While my mind was quietly imploding, my answer to her question was this: “I can’t just get bigger clothes because new clothes are expensive.”

I did recently buy a new pair of pants, subsequent to the above conversation. And do you know what size I bought? The same size I’ve been buying for years. And do you know what else? They’re way too fricken tight around the waist. So tight they hurt. And you know what I did? I wore them. Twice so far. Just to make sure I knew I was being punished for my indulgences during these stressful times.

If I was really strong, the message from somewhere deep in my psyche tells me, I’d be able to handle it all without having to show the struggle in my being, in my body.

“Why don’t you just get bigger clothes?”

Aside from the fact that clothes cost money and, as a parent, I’m used to spending said money on my children and not myself, why, really why, don’t I just get bigger clothes?

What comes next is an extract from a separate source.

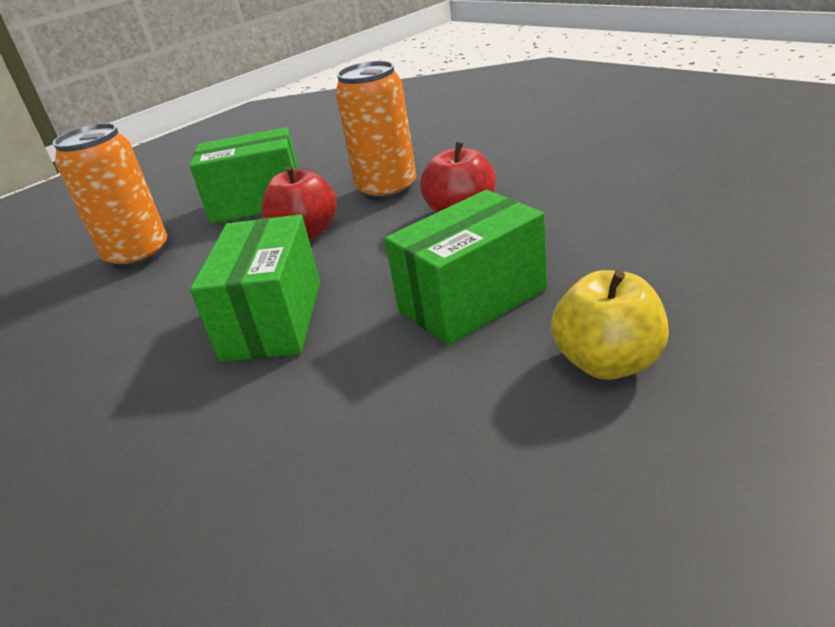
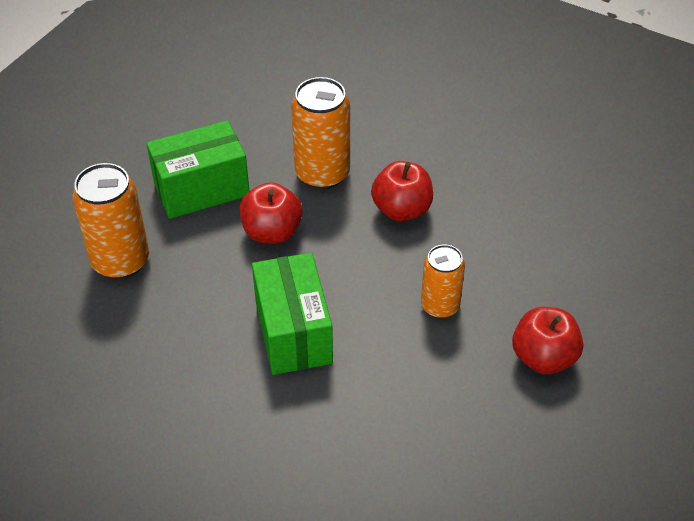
camera: 20 degrees left, 15 degrees up
(472, 300) = (440, 306): green box -> orange can
(608, 362) = (543, 357): yellow apple -> red apple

This seemingly simple question yields many more like: what would happen if I allowed myself an extra inch in my clothing? Would I indulge in pleasurable tasty treats more often? Would I be able to put the brakes on if I didn’t have my trusty size 2, 4, 6, 8, 10, 12, 14, 16, 18 gauge? Would I still be attractive? Would people still respect me? Would the focus of my life become more about me being concerned with what felt good instead of me being concerned with how I presented myself to the outside world? That’s the real crux of it, isn’t it? Never before in my life has my focus ever been on what felt good to me. That feels selfish. And, my internal messaging says, feeling selfish is wrong.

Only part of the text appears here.